The hypothesis underlying our SNP analysis was that if SNPs were associated with cancer, the proportions of different alleles would be different in cancer and normal groups. Previously, rs7086803 at 10q25.2, rs9387478 at 6q22.2 and rs2395185 at 6p21.32 were identified as lung cancer susceptibility loci in never-smoking women in Asia [40]. In this study, we identified another 4 SNPs (rs1700874, rs10248565, rs11761619, and rs9316119) that were significantly (P <0.01) associated with lung cancer. SNP rs1700874 is located at an intergenic region in 1q41 between TGFB2 and LYPLAL1. The transforming growth factor beta family plays an important role in cell cycling, cell growth, apoptosis, and protein synthesis, and is therefore involved in many pathological processes [41, 42]. A previous study showed that TGFB2 may correlate with heart disease and pulmonary function in mice [43]. The function of LYPLAL1 is still unclear. SNP rs10248565 is located in 7p21.1 within HDAC9, the significance of which was discussed above. SNP rs11761619 is in 7p14.3 within BBS9. BBS9 is associated with kidney and ovarian diseases [44, 45], and may be a tumor suppressor gene for Wilms’ tumor [46]. SNP rs9316119 is in 13q14.12 within GTF2F2, which is known to affect the progression and survival of epithelial ovarian cancer [47].
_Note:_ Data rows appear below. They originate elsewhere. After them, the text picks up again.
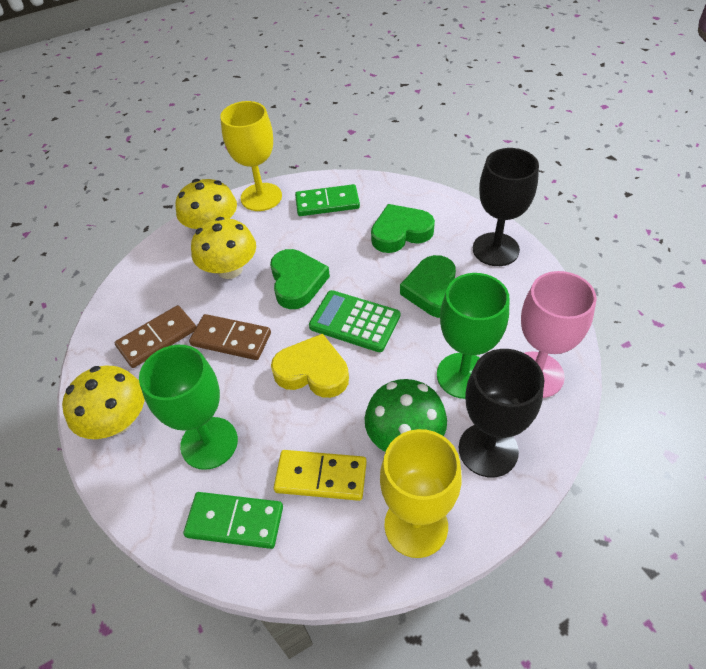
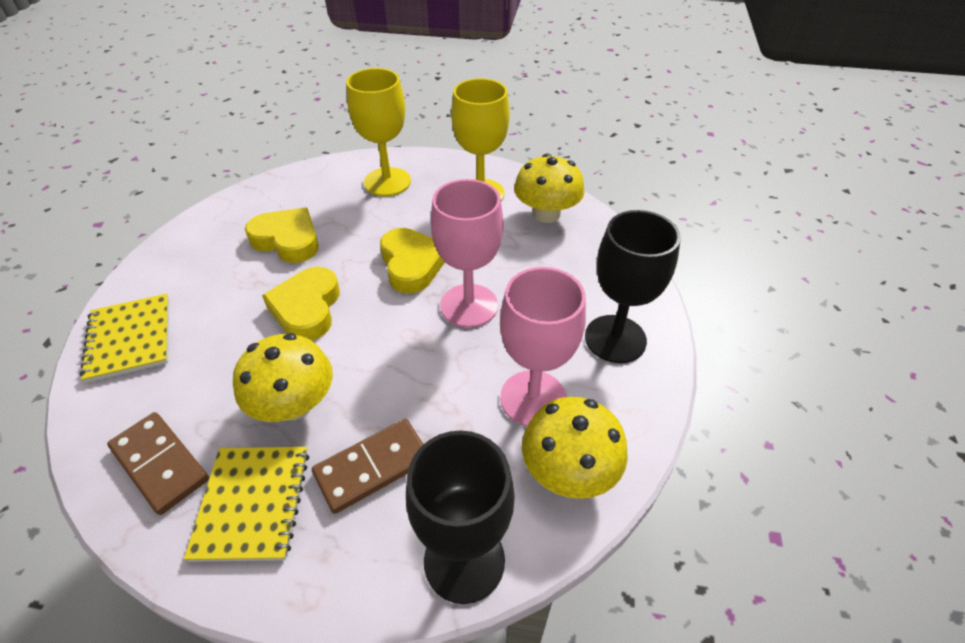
green calculator: [309,290,400,352] = 1 -> none = 0
green domino: [183,492,283,549] [295,184,360,216] = 2 -> none = 0
green goblet: [139,345,238,470] [437,273,510,399] = 2 -> none = 0
green heart: [270,249,330,309] [371,204,435,253] [400,255,456,318] = 3 -> none = 0
green mushroom: [364,379,447,452] = 1 -> none = 0
pink goblet: [521,271,597,398] = 1 -> [431,179,503,328] [500,267,586,426] = 2
yellow domino: [274,450,367,501] = 1 -> none = 0
yellow heart: [271,334,349,398] = 1 -> [245,208,319,263] [262,267,340,341] [380,228,445,293] = 3
yellow notebook: none = 0 -> [79,294,169,383] [184,447,309,562] = 2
In this study, we identified 30 SNPs with LOH. Most of these LOH SNPs were located in chromosome 7 (Figure 3B). LOH analysis has been used to identify genomic aberrations in previous studies. For instance, loss of heterozygosity at chromosomal regions 3p21.3 (site of RASSF1A, a member of the Ras association domain family, and FUS1), 3p14.2 (FHIT, a fragile histidine triad gene), 9p21 (p16), and 17p13 (p53) was identified as an early event in the development of non-small cell lung cancer [48].

It may seem contradictory that the SNP rs10248565 in HDAC9 was increased in copy number but also showed loss of heterozygosity. The observed LOH accompanied by a gain in copy number may result from preferential amplification of one parental allele, because CNV analysis cannot identify situations in which the loss of one allele is followed by duplication of the remaining allele. Also, LOH cannot detect any amplification that might be involved in pathogenesis. Therefore, we conducted a concurrent LOH and CNV analysis with the expectation of more precisely defining the nature of genomic alternations observed in either analysis alone.

Conclusion

In conclusion, the high mortality of lung cancer worldwide is largely attributable to the difficulty of obtaining an early diagnosis and the lack of effective therapeutic methods. To improve survival rates in non-smoking lung cancer patients, a comprehensive analysis of the molecular signature of the carcinogenic processes in adenocarcinoma in non-smoking Taiwanese women was conducted to identify novel biomarkers for diagnosis and new molecular targets for drug development. Although more studies are still needed, SNP rs10248565 in HDAC9 may be one of the potential biomarkers for lung adenocarcinoma in non-smoking women.

Microarray data from this study have been submitted to the Gene Expression Omnibus database (accession number GSE33355).